Summer isn't far away at our Mid Devon home. The early spring bulbs are over, the trees have greened up over the last two weeks and cherry blossom is blowing into the rapidly growing lawn. It's nearly always the second week of April when the first swallows make it home, though one intrepid bird arrived in late March one year and was alone for more than two weeks before any others returned.
Today, I spotted the first swallow of 2012. At the moment it's a lone swallow who has spent most of the day sitting on the telephone line, singing it's mixture of song and clicks. An amplified version of that familiar noise was last heard here in September. There was great excitement on that same telephone line, as forty or fifty birds lined up for their migration to South Africa. It's a shame that so few make it back each year. We had at least eight breeding pairs under our eves, in the garage, sheds and stables last year. A big improvement from the year before, when only two pairs and a lone swallow made it back to us.
We converted a barn for use as our studio a few years back.

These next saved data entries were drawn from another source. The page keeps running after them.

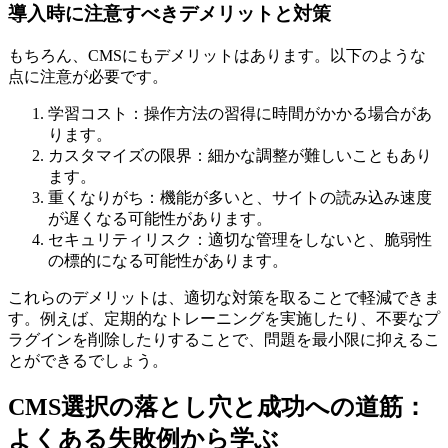
導入時に注意すべきデメリットと対策
もちろん、CMSにもデメリットはあります。以下のような
点に注意が必要です。
学習コスト：操作方法の習得に時間がかかる場合があ
ります。
カスタマイズの限界：細かな調整が難しいこともあり
ます。
重くなりがち：機能が多いと、サイトの読み込み速度
が遅くなる可能性があります。
セキュリティリスク：適切な管理をしないと、脆弱性
の標的になる可能性があります。
これらのデメリットは、適切な対策を取ることで軽減できま
す。例えば、定期的なトレーニングを実施したり、不要なプ
ラグインを削除したりすることで、問題を最小限に抑えるこ
とができるでしょう。
CMS選択の落とし穴と成功への道筋：
よくある失敗例から学ぶ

As there were a few nests in the barn, the mandatory wildlife survey obligated us to put up six swallow nesting-boxes in another shed. There have been plenty of new nests built by the returning swallows, but no take up for the nest-boxes. They have so far remained empty for five years.
Maybe this is going to be the year of the nesting boxes. A bumper year for swallows. It will all depend on how many pairs succeed in their return journey to Devon.